Transient tone abnormalities have been reported in several follow up studies of preterm infants(9-11). Amiel Tison(3) reported these abnormalities in a small study of full term infants. Bradt, et al.(11) have stated that more transient tone abnormalities occur in preterms compared to full terms. But the cohort in all these studies(9-11) had many more VLBW infants compared to ours. We found no significant difference in the incidence of TTA between our small number of VLBW infants and those weighing >1500 g. Another major difference between our cohort and those reported in the Western literature was the higher number of SGA infants. However, there was no difference in the incidence of TTA between the SGA and AGA group.

In a large follow up study of high risk infants, Matile, et al.(11) reported that hypertonia found at 6 months disappeared in 81.2% cases. The tone abnormalities in our high risk cohort disappeared in 87% of cases. Pedersen, et al.(12) felt that the specificity of motor evaluation at 7 months regarding cerebral palsy is unsatisfactory since dystonia at this age is most often transient.

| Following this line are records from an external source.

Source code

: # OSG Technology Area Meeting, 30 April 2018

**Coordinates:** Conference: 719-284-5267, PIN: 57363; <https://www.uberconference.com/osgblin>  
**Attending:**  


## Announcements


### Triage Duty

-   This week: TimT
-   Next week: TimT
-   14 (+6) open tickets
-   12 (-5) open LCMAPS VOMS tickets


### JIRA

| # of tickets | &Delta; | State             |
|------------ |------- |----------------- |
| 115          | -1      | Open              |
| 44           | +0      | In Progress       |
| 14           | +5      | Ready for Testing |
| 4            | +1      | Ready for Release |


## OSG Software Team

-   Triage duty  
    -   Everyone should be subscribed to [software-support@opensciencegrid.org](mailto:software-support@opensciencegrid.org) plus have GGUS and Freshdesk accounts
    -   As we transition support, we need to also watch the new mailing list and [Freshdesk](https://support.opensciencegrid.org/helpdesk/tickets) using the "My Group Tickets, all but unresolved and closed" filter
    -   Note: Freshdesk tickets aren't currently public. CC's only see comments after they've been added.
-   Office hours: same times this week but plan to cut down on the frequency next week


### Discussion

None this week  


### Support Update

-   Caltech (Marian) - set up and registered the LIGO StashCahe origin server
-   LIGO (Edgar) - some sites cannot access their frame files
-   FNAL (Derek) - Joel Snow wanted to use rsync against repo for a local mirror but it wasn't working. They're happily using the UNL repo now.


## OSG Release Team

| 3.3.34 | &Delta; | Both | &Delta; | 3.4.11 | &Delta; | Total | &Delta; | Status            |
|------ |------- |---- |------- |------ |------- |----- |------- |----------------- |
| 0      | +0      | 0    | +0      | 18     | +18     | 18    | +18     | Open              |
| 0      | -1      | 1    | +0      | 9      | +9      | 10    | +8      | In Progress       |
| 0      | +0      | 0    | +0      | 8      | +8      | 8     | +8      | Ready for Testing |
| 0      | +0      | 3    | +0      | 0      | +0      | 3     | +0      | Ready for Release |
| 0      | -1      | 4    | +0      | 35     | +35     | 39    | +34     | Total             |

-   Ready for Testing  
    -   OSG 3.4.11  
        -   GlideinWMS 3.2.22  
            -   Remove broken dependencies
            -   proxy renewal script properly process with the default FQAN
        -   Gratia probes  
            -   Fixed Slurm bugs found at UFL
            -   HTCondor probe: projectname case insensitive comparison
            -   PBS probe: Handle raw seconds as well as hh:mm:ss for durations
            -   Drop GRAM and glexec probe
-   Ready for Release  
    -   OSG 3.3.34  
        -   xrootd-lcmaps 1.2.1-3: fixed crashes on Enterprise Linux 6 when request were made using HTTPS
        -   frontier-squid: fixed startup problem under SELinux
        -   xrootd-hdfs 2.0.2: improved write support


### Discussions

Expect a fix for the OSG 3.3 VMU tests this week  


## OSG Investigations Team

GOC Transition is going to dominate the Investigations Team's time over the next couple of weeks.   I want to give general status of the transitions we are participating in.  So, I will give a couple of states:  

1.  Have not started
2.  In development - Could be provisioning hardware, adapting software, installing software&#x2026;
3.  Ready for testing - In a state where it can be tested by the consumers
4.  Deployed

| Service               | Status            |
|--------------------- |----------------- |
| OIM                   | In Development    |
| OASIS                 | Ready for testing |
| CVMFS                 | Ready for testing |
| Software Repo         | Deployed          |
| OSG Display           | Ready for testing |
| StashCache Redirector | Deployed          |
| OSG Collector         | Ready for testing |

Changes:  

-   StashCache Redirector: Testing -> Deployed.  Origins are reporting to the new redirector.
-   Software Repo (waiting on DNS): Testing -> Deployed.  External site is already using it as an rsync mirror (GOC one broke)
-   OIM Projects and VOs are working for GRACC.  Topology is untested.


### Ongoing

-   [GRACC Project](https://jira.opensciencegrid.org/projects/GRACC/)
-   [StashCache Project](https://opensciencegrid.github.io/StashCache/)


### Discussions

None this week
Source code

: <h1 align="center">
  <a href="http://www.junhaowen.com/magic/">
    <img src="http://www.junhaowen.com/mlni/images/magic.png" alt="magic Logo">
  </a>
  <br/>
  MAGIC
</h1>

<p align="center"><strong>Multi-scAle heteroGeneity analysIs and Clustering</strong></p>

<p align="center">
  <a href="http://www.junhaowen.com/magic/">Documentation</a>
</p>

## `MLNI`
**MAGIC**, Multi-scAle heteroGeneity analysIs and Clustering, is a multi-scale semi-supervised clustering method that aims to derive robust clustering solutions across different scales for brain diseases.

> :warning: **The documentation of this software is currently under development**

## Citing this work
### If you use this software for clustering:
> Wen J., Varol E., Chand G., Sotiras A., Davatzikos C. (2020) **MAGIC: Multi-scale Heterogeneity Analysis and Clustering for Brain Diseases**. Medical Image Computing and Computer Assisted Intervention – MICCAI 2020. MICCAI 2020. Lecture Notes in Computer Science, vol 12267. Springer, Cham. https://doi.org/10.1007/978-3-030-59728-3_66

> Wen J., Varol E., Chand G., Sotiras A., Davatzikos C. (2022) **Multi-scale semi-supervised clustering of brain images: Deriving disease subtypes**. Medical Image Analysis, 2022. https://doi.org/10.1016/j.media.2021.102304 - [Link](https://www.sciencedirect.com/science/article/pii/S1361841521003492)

Sommerfelt, et al.(14) reported normal cognitive development in low birthweight children with transient tone abnormalities at 5 years. Our children with TTA also had normal cognitive development at 5 years. deVries, et al.(15) assessed preterms and full terms on two motor items from the Bayley Scales at 39 weeks corrected age and at 2.5 years. They found correlation between poor hand function at 39 weeks and 2.5 years. They postulated that preterm children had problems in adequately coordinating their muscle power compared to those born at term. We found no problems in gross motor, fine motor and coordination in our TTA group at 5 years. The only abnormal finding on the preschool inventory was poor language development in the TTA group. Gosselin, et al.(16) also found language problems in their group with minor neurological signs. D’Eugenio, et al.(17) followed a group of preterm infants with gestation of 28-32 weeks and found the incidence of transient abnormalities to be 82%. They followed them upto 4 years and concluded that these neurologic abnormalities did not predict cognitive delay.

In conclusion, our study of a cohort consisting of preterm and full term infants with a high number of SGA infants shows that many of the tone abnormalities detected at 6 months are transient and resolve by twelve months. Hence, a hasty diagnosis of cerebral palsy should not be made till the latter part of the first year. These abnormalities of tone are not predictive of poor outcome. Our children with transient tone abnormalities did not show any cognitive impairment at 5 years, except for poor language skills.

Contributors: SC conceived the project, supervised data collection, wrote the manuscript and will be guarantor for the paper. MB collected the data. AC did IQ tests. BP did preschool inventory. AP supervised data collection. MH made home visits, ensured appointments. The final manuscript was approved by all authors.

Funding: None.

Competing interests: None stated.

What This Study Adds?

• The prevalence of transient tone abnormalities in high risk infants was 35.2%. Many of the tone abnormalities in high risk infants at 6 months resolve by 12 months.